The music business is hurting and the economy is hurting, and when you put those two things together, it's a whopper. I see it from all angles. I see it from bands that are signing record deals and coming to the studio with much smaller budgets than a few years ago. Merch sales are down universally. It's tough to be in the music biz right now, but I'm one of those guys that's a survivor. I survive through whatever. I always try to be five steps ahead and look toward the future and have a backup plan. What's it going to take to solve the problems in the music business? I have no idea. I guess we'll find out.

It also seems there are a lot more bands on every tour, instead of just a headliner and an opening act. That has to be taking money out of your pocket, too.
That's what's tough.
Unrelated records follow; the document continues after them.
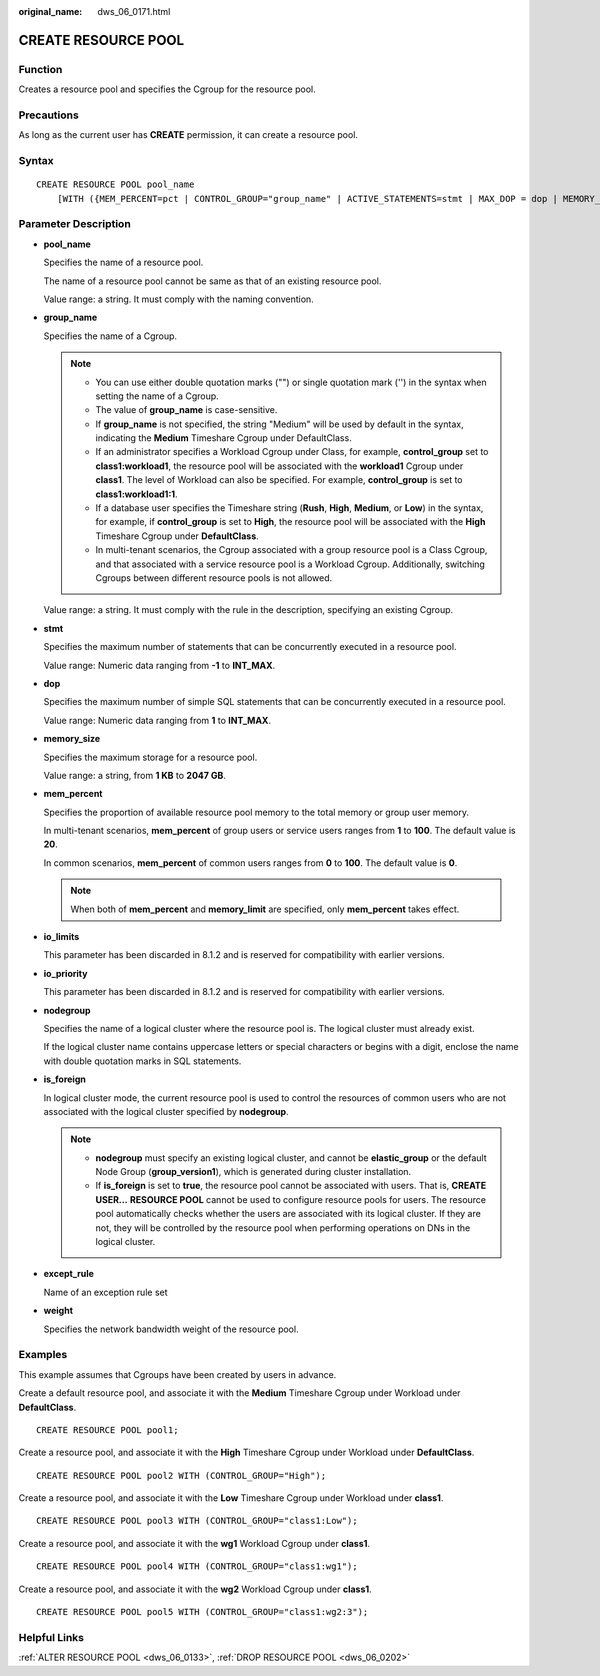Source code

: :original_name: dws_06_0171.html

.. _dws_06_0171:

CREATE RESOURCE POOL
====================

Function
--------

Creates a resource pool and specifies the Cgroup for the resource pool.

Precautions
-----------

As long as the current user has **CREATE** permission, it can create a resource pool.

Syntax
------

::

   CREATE RESOURCE POOL pool_name
       [WITH ({MEM_PERCENT=pct | CONTROL_GROUP="group_name" | ACTIVE_STATEMENTS=stmt | MAX_DOP = dop | MEMORY_LIMIT='memory_size' | io_limits=io_limits | io_priority='priority' | nodegroup='nodegroup_name' | is_foreign = boolean | except_rule='except_rule' | weight=bandwidth_weight}[, ... ])];

Parameter Description
---------------------

-  **pool_name**

   Specifies the name of a resource pool.

   The name of a resource pool cannot be same as that of an existing resource pool.

   Value range: a string. It must comply with the naming convention.

-  **group_name**

   Specifies the name of a Cgroup.

   .. note::

      -  You can use either double quotation marks ("") or single quotation mark ('') in the syntax when setting the name of a Cgroup.
      -  The value of **group_name** is case-sensitive.
      -  If **group_name** is not specified, the string "Medium" will be used by default in the syntax, indicating the **Medium** Timeshare Cgroup under DefaultClass.
      -  If an administrator specifies a Workload Cgroup under Class, for example, **control_group** set to **class1:workload1**, the resource pool will be associated with the **workload1** Cgroup under **class1**. The level of Workload can also be specified. For example, **control_group** is set to **class1:workload1:1**.
      -  If a database user specifies the Timeshare string (**Rush**, **High**, **Medium**, or **Low**) in the syntax, for example, if **control_group** is set to **High**, the resource pool will be associated with the **High** Timeshare Cgroup under **DefaultClass**.
      -  In multi-tenant scenarios, the Cgroup associated with a group resource pool is a Class Cgroup, and that associated with a service resource pool is a Workload Cgroup. Additionally, switching Cgroups between different resource pools is not allowed.

   Value range: a string. It must comply with the rule in the description, specifying an existing Cgroup.

-  **stmt**

   Specifies the maximum number of statements that can be concurrently executed in a resource pool.

   Value range: Numeric data ranging from **-1** to **INT_MAX**.

-  **dop**

   Specifies the maximum number of simple SQL statements that can be concurrently executed in a resource pool.

   Value range: Numeric data ranging from **1** to **INT_MAX**.

-  **memory_size**

   Specifies the maximum storage for a resource pool.

   Value range: a string, from **1 KB** to **2047 GB**.

-  **mem_percent**

   Specifies the proportion of available resource pool memory to the total memory or group user memory.

   In multi-tenant scenarios, **mem_percent** of group users or service users ranges from **1** to **100**. The default value is **20**.

   In common scenarios, **mem_percent** of common users ranges from **0** to **100**. The default value is **0**.

   .. note::

      When both of **mem_percent** and **memory_limit** are specified, only **mem_percent** takes effect.

-  **io_limits**

   This parameter has been discarded in 8.1.2 and is reserved for compatibility with earlier versions.

-  **io_priority**

   This parameter has been discarded in 8.1.2 and is reserved for compatibility with earlier versions.

-  **nodegroup**

   Specifies the name of a logical cluster where the resource pool is. The logical cluster must already exist.

   If the logical cluster name contains uppercase letters or special characters or begins with a digit, enclose the name with double quotation marks in SQL statements.

-  **is_foreign**

   In logical cluster mode, the current resource pool is used to control the resources of common users who are not associated with the logical cluster specified by **nodegroup**.

   .. note::

      -  **nodegroup** must specify an existing logical cluster, and cannot be **elastic_group** or the default Node Group (**group_version1**), which is generated during cluster installation.
      -  If **is_foreign** is set to **true**, the resource pool cannot be associated with users. That is, **CREATE USER...** **RESOURCE POOL** cannot be used to configure resource pools for users. The resource pool automatically checks whether the users are associated with its logical cluster. If they are not, they will be controlled by the resource pool when performing operations on DNs in the logical cluster.

-  **except_rule**

   Name of an exception rule set

-  **weight**

   Specifies the network bandwidth weight of the resource pool.

Examples
--------

This example assumes that Cgroups have been created by users in advance.

Create a default resource pool, and associate it with the **Medium** Timeshare Cgroup under Workload under **DefaultClass**.

::

   CREATE RESOURCE POOL pool1;

Create a resource pool, and associate it with the **High** Timeshare Cgroup under Workload under **DefaultClass**.

::

   CREATE RESOURCE POOL pool2 WITH (CONTROL_GROUP="High");

Create a resource pool, and associate it with the **Low** Timeshare Cgroup under Workload under **class1**.

::

   CREATE RESOURCE POOL pool3 WITH (CONTROL_GROUP="class1:Low");

Create a resource pool, and associate it with the **wg1** Workload Cgroup under **class1**.

::

   CREATE RESOURCE POOL pool4 WITH (CONTROL_GROUP="class1:wg1");

Create a resource pool, and associate it with the **wg2** Workload Cgroup under **class1**.

::

   CREATE RESOURCE POOL pool5 WITH (CONTROL_GROUP="class1:wg2:3");

Helpful Links
-------------

:ref:`ALTER RESOURCE POOL <dws_06_0133>`, :ref:`DROP RESOURCE POOL <dws_06_0202>`

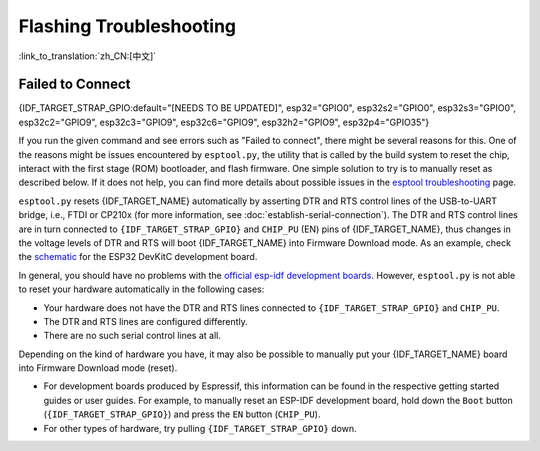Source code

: Flashing Troubleshooting
========================

:link_to_translation:`zh_CN:[中文]`

Failed to Connect
-----------------

{IDF_TARGET_STRAP_GPIO:default="[NEEDS TO BE UPDATED]", esp32="GPIO0", esp32s2="GPIO0", esp32s3="GPIO0", esp32c2="GPIO9", esp32c3="GPIO9", esp32c6="GPIO9", esp32h2="GPIO9", esp32p4="GPIO35"}

If you run the given command and see errors such as "Failed to connect", there might be several reasons for this. One of the reasons might be issues encountered by ``esptool.py``, the utility that is called by the build system to reset the chip, interact with the first stage (ROM) bootloader, and flash firmware. One simple solution to try is to manually reset as described below. If it does not help, you can find more details about possible issues in the `esptool troubleshooting <https://docs.espressif.com/projects/esptool/en/latest/esp32/troubleshooting.html>`_ page.

``esptool.py`` resets {IDF_TARGET_NAME} automatically by asserting DTR and RTS control lines of the USB-to-UART bridge, i.e., FTDI or CP210x (for more information, see :doc:`establish-serial-connection`). The DTR and RTS control lines are in turn connected to ``{IDF_TARGET_STRAP_GPIO}`` and ``CHIP_PU`` (EN) pins of {IDF_TARGET_NAME}, thus changes in the voltage levels of DTR and RTS will boot {IDF_TARGET_NAME} into Firmware Download mode. As an example, check the `schematic <https://dl.espressif.com/dl/schematics/esp32_devkitc_v4-sch-20180607a.pdf>`_ for the ESP32 DevKitC development board.

In general, you should have no problems with the `official esp-idf development boards <https://www.espressif.com/en/products/devkits>`_. However, ``esptool.py`` is not able to reset your hardware automatically in the following cases:

- Your hardware does not have the DTR and RTS lines connected to ``{IDF_TARGET_STRAP_GPIO}`` and ``CHIP_PU``.
- The DTR and RTS lines are configured differently.
- There are no such serial control lines at all.

Depending on the kind of hardware you have, it may also be possible to manually put your {IDF_TARGET_NAME} board into Firmware Download mode (reset).

- For development boards produced by Espressif, this information can be found in the respective getting started guides or user guides. For example, to manually reset an ESP-IDF development board, hold down the ``Boot`` button (``{IDF_TARGET_STRAP_GPIO}``) and press the ``EN`` button (``CHIP_PU``).
- For other types of hardware, try pulling ``{IDF_TARGET_STRAP_GPIO}`` down.
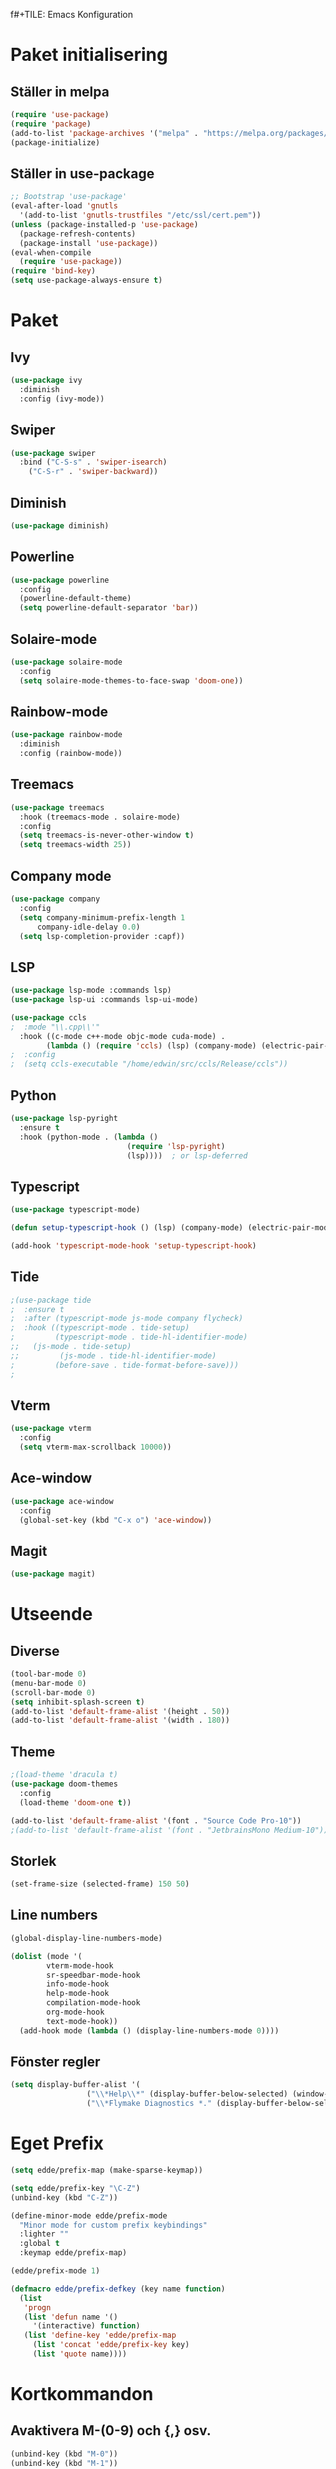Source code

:f#+TILE: Emacs Konfiguration
#+PROPERTY: header-args:emacs-lisp :tangle init.el

* Paket initialisering

** Ställer in melpa 
#+begin_src emacs-lisp
(require 'use-package)
(require 'package)
(add-to-list 'package-archives '("melpa" . "https://melpa.org/packages/") t)
(package-initialize)
#+end_src


** Ställer in use-package
#+begin_src emacs-lisp
;; Bootstrap 'use-package'
(eval-after-load 'gnutls
  '(add-to-list 'gnutls-trustfiles "/etc/ssl/cert.pem"))
(unless (package-installed-p 'use-package)
  (package-refresh-contents)
  (package-install 'use-package))
(eval-when-compile
  (require 'use-package))
(require 'bind-key)
(setq use-package-always-ensure t)
#+end_src


* Paket

** Ivy
#+begin_src emacs-lisp
  (use-package ivy
    :diminish
    :config (ivy-mode))
#+end_src


** Swiper
#+begin_src emacs-lisp
  (use-package swiper
    :bind ("C-S-s" . 'swiper-isearch)
	  ("C-S-r" . 'swiper-backward))
#+end_src


** Diminish
#+begin_src emacs-lisp
(use-package diminish)
#+end_src


** Powerline
#+begin_src emacs-lisp
(use-package powerline
  :config
  (powerline-default-theme)
  (setq powerline-default-separator 'bar))
#+end_src


** Solaire-mode
#+begin_src emacs-lisp
(use-package solaire-mode
  :config
  (setq solaire-mode-themes-to-face-swap 'doom-one))
#+end_src


** Rainbow-mode
#+begin_src emacs-lisp
(use-package rainbow-mode
  :diminish
  :config (rainbow-mode))
#+end_src


** Treemacs
#+begin_src emacs-lisp
(use-package treemacs
  :hook (treemacs-mode . solaire-mode)
  :config
  (setq treemacs-is-never-other-window t)
  (setq treemacs-width 25))
#+end_src



** Company mode
#+begin_src emacs-lisp
(use-package company
  :config
  (setq company-minimum-prefix-length 1
      company-idle-delay 0.0)
  (setq lsp-completion-provider :capf))

#+end_src


** LSP 
#+begin_src emacs-lisp
(use-package lsp-mode :commands lsp)
(use-package lsp-ui :commands lsp-ui-mode)

(use-package ccls
;  :mode "\\.cpp\\'"
  :hook ((c-mode c++-mode objc-mode cuda-mode) .
        (lambda () (require 'ccls) (lsp) (company-mode) (electric-pair-mode))))
;  :config
;  (setq ccls-executable "/home/edwin/src/ccls/Release/ccls"))
#+end_src


** Python
#+begin_src emacs-lisp
(use-package lsp-pyright
  :ensure t
  :hook (python-mode . (lambda ()
                          (require 'lsp-pyright)
                          (lsp))))  ; or lsp-deferred
#+end_src


** Typescript
#+begin_src emacs-lisp
(use-package typescript-mode)

(defun setup-typescript-hook () (lsp) (company-mode) (electric-pair-mode))
	     
(add-hook 'typescript-mode-hook 'setup-typescript-hook)
#+end_src


** Tide
#+begin_src emacs-lisp
;(use-package tide
;  :ensure t
;  :after (typescript-mode js-mode company flycheck)
;  :hook ((typescript-mode . tide-setup)
;         (typescript-mode . tide-hl-identifier-mode)
;;	 (js-mode . tide-setup)
;;         (js-mode . tide-hl-identifier-mode)
;         (before-save . tide-format-before-save)))
;
#+end_src


** Vterm
#+begin_src emacs-lisp
(use-package vterm
  :config
  (setq vterm-max-scrollback 10000))
#+end_src


** Ace-window
#+begin_src emacs-lisp
(use-package ace-window
  :config
  (global-set-key (kbd "C-x o") 'ace-window))
#+end_src


** Magit
#+begin_src emacs-lisp
(use-package magit)
#+end_src


* Utseende

** Diverse
#+begin_src emacs-lisp
(tool-bar-mode 0)
(menu-bar-mode 0)
(scroll-bar-mode 0)
(setq inhibit-splash-screen t)
(add-to-list 'default-frame-alist '(height . 50))
(add-to-list 'default-frame-alist '(width . 180))
#+end_src


** Theme
#+begin_src emacs-lisp
;(load-theme 'dracula t)
(use-package doom-themes
  :config
  (load-theme 'doom-one t))

(add-to-list 'default-frame-alist '(font . "Source Code Pro-10"))
;(add-to-list 'default-frame-alist '(font . "JetbrainsMono Medium-10"))
#+end_src


** Storlek
#+begin_src emacs-lisp
(set-frame-size (selected-frame) 150 50)
#+end_src


** Line numbers
#+begin_src emacs-lisp
(global-display-line-numbers-mode)

(dolist (mode '(
		vterm-mode-hook
		sr-speedbar-mode-hook
		info-mode-hook
		help-mode-hook
		compilation-mode-hook
		org-mode-hook
		text-mode-hook))
  (add-hook mode (lambda () (display-line-numbers-mode 0))))
#+end_src



** Fönster regler
#+begin_src emacs-lisp
(setq display-buffer-alist '(
			     ("\\*Help\\*" (display-buffer-below-selected) (window-height . 0.3))
			     ("\\*Flymake Diagnostics *." (display-buffer-below-selected) (window-height . 0.25))))
#+end_src


* Eget Prefix
#+begin_src emacs-lisp
  (setq edde/prefix-map (make-sparse-keymap))

  (setq edde/prefix-key "\C-Z")
  (unbind-key (kbd "C-Z"))

  (define-minor-mode edde/prefix-mode
    "Minor mode for custom prefix keybindings"
    :lighter ""
    :global t
    :keymap edde/prefix-map)

  (edde/prefix-mode 1)

  (defmacro edde/prefix-defkey (key name function)
    (list
     'progn
     (list 'defun name '()
	   '(interactive) function)
     (list 'define-key 'edde/prefix-map
	   (list 'concat 'edde/prefix-key key)
	   (list 'quote name))))
#+end_src





* Kortkommandon

** Avaktivera M-(0-9) och {,} osv.
#+begin_src emacs-lisp
(unbind-key (kbd "M-0"))
(unbind-key (kbd "M-1"))
(unbind-key (kbd "M-2"))
(unbind-key (kbd "M-3"))
(unbind-key (kbd "M-4"))
(unbind-key (kbd "M-5"))
(unbind-key (kbd "M-6"))
(unbind-key (kbd "M-7"))
(unbind-key (kbd "M-8"))
(unbind-key (kbd "M-9"))

(bind-key (kbd "C-M-2") "@")
(bind-key (kbd "C-M-3") "£")
(bind-key (kbd "C-M-4") "$")
(bind-key (kbd "C-M-7") "{")
(bind-key (kbd "C-M-8") "[")
(bind-key (kbd "C-M-9") "]")
(bind-key (kbd "C-M-0") "}")
#+end_src


** Expand region
#+begin_src emacs-lisp
(edde/prefix-defkey "e" edde/expand-region
		    (er/expand-region 1))
#+end_src


** Öppna konfiguration
#+begin_src emacs-lisp
(edde/prefix-defkey "c" edde/config
		    (find-file "~/.emacs.d/emacs.org"))
#+end_src


** Insert-quotes
#+begin_src emacs-lisp
(defun insert-quotes (&optional arg)
  "Insert in quotes"
  (interactive "*P")
  (insert-pair arg ?\" ?\"))

(bind-key "M-\"" #'insert-quotes) 
#+end_src


** Comment-region
#+begin_src emacs-lisp
;(global-set-key (kbd "C-x c") '(comment-or-uncomment-region))
#+end_src


** Tab next, tab prev
#+begin_src emacs-lisp
(global-set-key (kbd "C-z n") 'tab-next)
(global-set-key (kbd "C-z p") 'tab-previous)
(global-set-key (kbd "C-z t") 'tab-new)
#+end_src


** Delay innan stänga
#+begin_src emacs-lisp
(defun delay-exit ()
  (interactive)
  (save-some-buffers)
;  (sit-for .6)
  (if (boundp 'server-process) (delete-frame) (kill-emacs)))

(bind-key (kbd "C-x C-c") 'delay-exit)
  
#+end_src


** Treemacs
#+begin_src emacs-lisp
(defun edde/treemacs-then-other ()
  (treemacs) (other-window 1))

(edde/prefix-defkey "s" edde/treemacs
		    (edde/treemacs-then-other))
#+end_src


* Variabler

** Rainbow mode
#+begin_src emacs-lisp
;(defun (interactive) (rainbow-mode 1))
;(define-globalized-minor-mode rainbow-mode-global rainbow-mode turn-on-rainbow-mode)
;
;(rainbow-mode-global 1)
#+end_src


** Eldoc hook
#+begin_src emacs-lisp
(add-hook 'eldoc-mode-hook 'company-mode)
#+end_src


** Flymake hook
#+begin_src emacs-lisp
(defun edde/flymake-hook ()
  (when (not (string-match "\\*Flymake Diagnostics" (format "%s" (buffer-list)))) (flymake-show-buffer-diagnostics))
  (edde/treemacs-then-other))

(add-hook 'flymake-mode-hook 'edde/flymake-hook)
#+end_src


** Disabled commands
#+begin_src emacs-lisp
(setq disabled-command-function nil)
#+end_src


** Ispell
#+begin_src emacs-lisp
;; (setq ispell-program-name "~/bin/homebrew/bin/ispell")
#+end_src


** Parens-require-spaces
#+begin_src emacs-lisp
(setq parens-require-spaces nil)
#+end_src


** Höger-alt inte meta-tangent
#+begin_src emacs-lisp
(setq ns-right-alternate-modifier nil)
#+end_src


** Bell
#+begin_src emacs-lisp
(setq ring-bell-function
      (lambda ()
        (let ((orig-fg (face-foreground 'mode-line)))
          (set-face-foreground 'mode-line "#F2804F")
          (run-with-idle-timer 0.1 nil
                               (lambda (fg) (set-face-foreground 'mode-line fg))
                               orig-fg))))

#+end_src


** Load-path
#+begin_src emacs-lisp
(add-to-list 'load-path "~/.emacs.d/packages/")
#+end_src


** Olivetti
#+begin_src emacs-lisp
(require 'olivetti)
#+end_src


** Compile
#+begin_src emacs-lisp
(require 'compile)
(add-hook 'c++-mode-hook
	  (lambda ()
	    (if (not (or (file-exists-p "makefile")
			 (file-exists-p "Makefile")))
		(setq-local compile-command
			    (concat "g++ -o " (file-name-sans-extension buffer-file-name) ".out *.cpp")))))
#+end_src


* Org Mode

** Indentation
#+begin_src emacs-lisp
(setq org-adapt-indentation nil)
(setq org-src-preserve-indentation t)
#+end_src


** Kodblock kortkommando
#+begin_src emacs-lisp
(require 'org-tempo)

(add-to-list 'org-structure-template-alist '("el" . "src emacs-lisp"))
#+end_src


** Auto Tangle
#+begin_src emacs-lisp
(defun edde/org-babel-tangle-config ()
  (when (string-equal (buffer-file-name)
                      (expand-file-name "~/.emacs.d/emacs.org"))
    ;; Dynamic scoping to the rescue
    (let ((org-confirm-babel-evaluate nil))
      (org-babel-tangle))))

(add-hook 'org-mode-hook (lambda () (add-hook 'after-save-hook #'edde/org-babel-tangle-config)))
#+end_src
Nobody was really making a lot of money in the first place, and now it's been cut more and more. If you want a killer package, you have to have more bands. A lot of booking agents now are doing door deals. They aren't even giving budgets, because times are tough. To be in a band now is very, very difficult. You have to know what you're dealing with.

You have the production side of things you can fall back on. What have you been working on lately?
I worked on the new Agnostic Front record. I also produced the Madball album last year. It was really awesome to do two legendary hardcore bands. I also produced some songs for the Mountain Goats, who are an indie rock band. It's something totally different for me as a producer. I also tracked some drums for the new Morbid Angel record, mixed Abysmal Dawn, mixed Cannabis Corpse. I did a lot of stuff last year.

I love producing and engineering. It's something I've always wanted to do. I went to school in New York City for engineering many years ago, and the fact that I'm actually putting that to use is awesome.

Is there anything you can bring to Hate Eternal by working with indie rock and hardcore type bands?
Not musically speaking, but from a production standpoint I learn something new on every record. The interesting thing about working with Agnostic Front and Madball was when it came to the vocals, there was a lot more variance in vocal styles than in a death metal song. I was able to do a lot of different things to capture different emotions and things like that.

You can never learn enough. And in recording the Madball and Agnostic Front and Mountain Goat albums, I not only learned a lot about recording other styles of music, but I learned a lot about myself and what I'm capable of doing. It was awesome all around. The records came out really great.

How was the Morbid Angel recordings?
I only recorded six songs because of time restraints, plus they recorded at four different studios. They wanted to do some different things. The songs I recorded were awesome. I thought they were great. It was a great experience to record with my old bandmates. We had a good time, but worked our asses off. We talked about the good old days and old times. It was a rewarding experience. Even though I've been out of the band for 8 or 9 years, I always feel like I'm part of Morbid Angel, and I guess I always will, because I spent a lot of time with them in my career. It was a very important time. They will always be family to me. It was great to be part of a Morbid record in a different context.